Смерч прошел над ярмаркой, мгновенно вздув столбом песок, пыль и мусор, срывая крыши, ковры и кошмы, валя и расшвыривая прилавки, коновязи, повозки, унося во все стороны шкуры, ситцы и шелка, взметнув выше птичьего полета пятнистую мелькающую занавесь гребней, зеркалец, ниток и посуды. И пошел гулять далеко в степь, до Кегена, и дальше до Тукза, и там внезапно рассеялся и исчез».
Это фрагмент из «Лихой годины», повести, как сказано в подзаголовке, «о бунте смирного рода албан» и посвященной как раз смуте 16-го года.
Но до нее еще далеко — она увидит свет лишь в 1928 году, а пока молодой Ауэзов мучительно самоопределяется в разнозаряженных, беспощадно рвущих неокрепшую душу стихиях: благо русской литературы — бремя русского правления, не дающего развернуться гению народа.
Что ж, если предчувствие не обманывает, если действительно, как все на то указывает, суждено ему стать писателем, то святой долг в том и состоит, чтобы, вслед за Чоканом, вслед за Абаем, уловить этот дух и, найдя слово, распрямить его.
У Чокана, прав, к сожалению, Григорий Потанин, не было на родине читающей публики, потому писал он по-русски, но оставался при этом человеком Степи, и вот тут уже Потанин, может быть, не вполне точен.

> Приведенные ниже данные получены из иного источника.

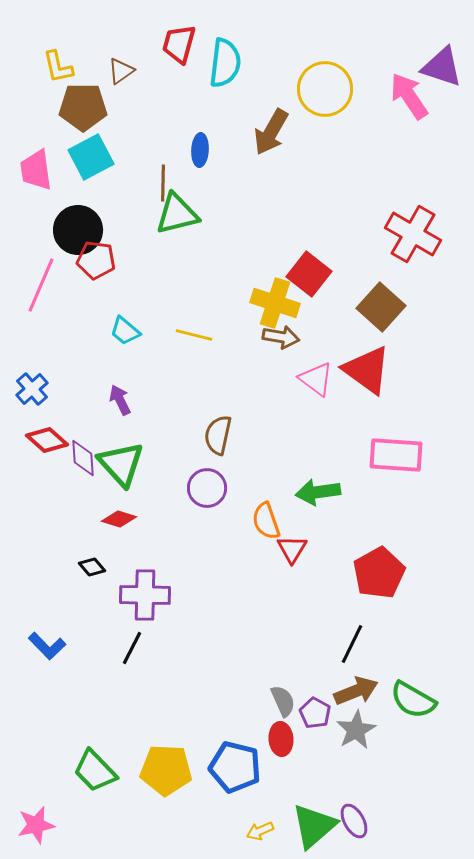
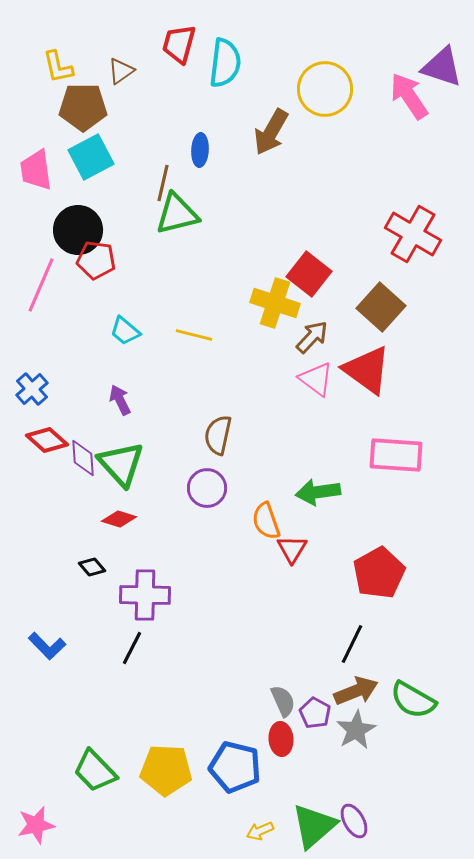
brown line at (163, 183): rotated 12 degrees clockwise
brown arrow at (281, 337): moved 31 px right; rotated 57 degrees counterclockwise
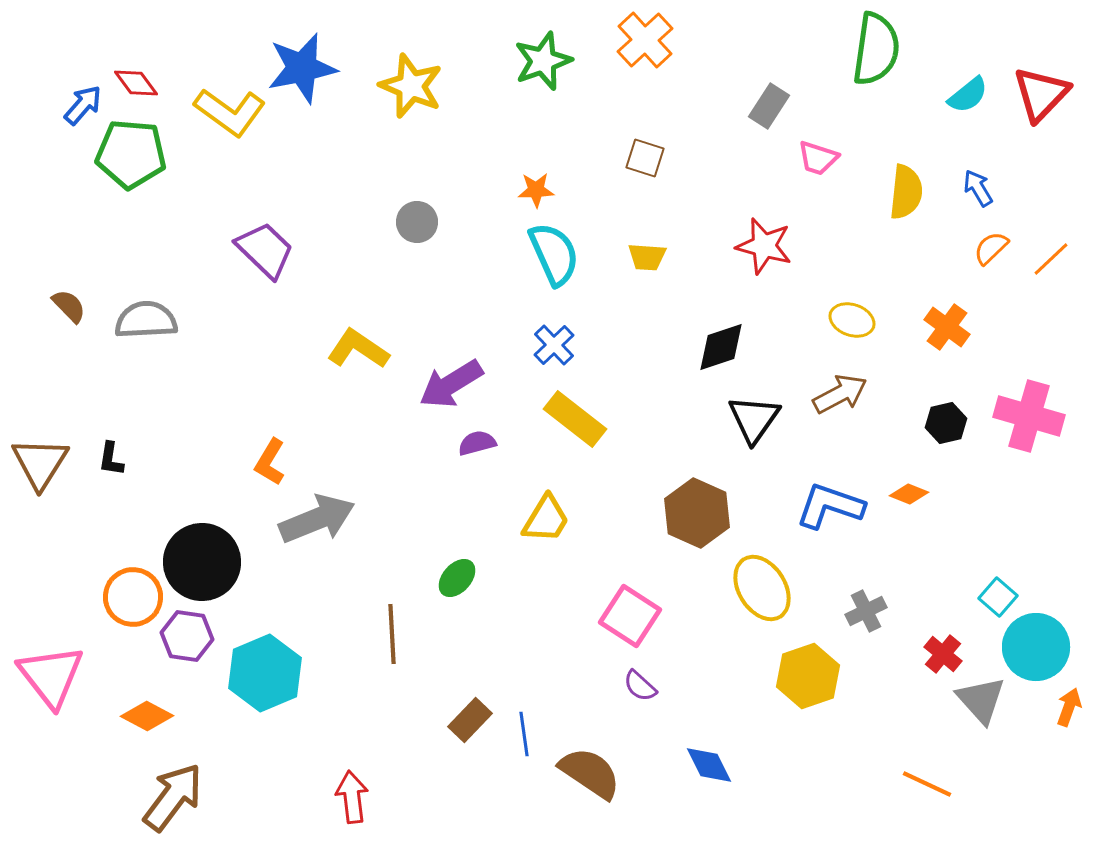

Чокан, говорит он, «стал русским писателем о киргизах, вместо того чтобы стать писателем для киргизов». Все-таки даже и безупречный русский Валиханова — это киргизский, то есть казахский, разумеется, потому что тема сочинения не безразлична его языку.
Следующий шаг — и какой по размаху своему! — сделал Абай.
Теперь его, Мухтара Ауэзова, очередь.
Чем продолжительней молчанье, тем удивительнее речь.
НАЧАЛО
1917 год, год исторический, год гаубиц и пулеметов, столько судеб порушивший, столько пообещавший и столько, как предстояло убедиться, не выполнивший, оставил глубокую мету и в частной жизни двадцатилетнего семипалатинского школяра Мухтара Ауэзова.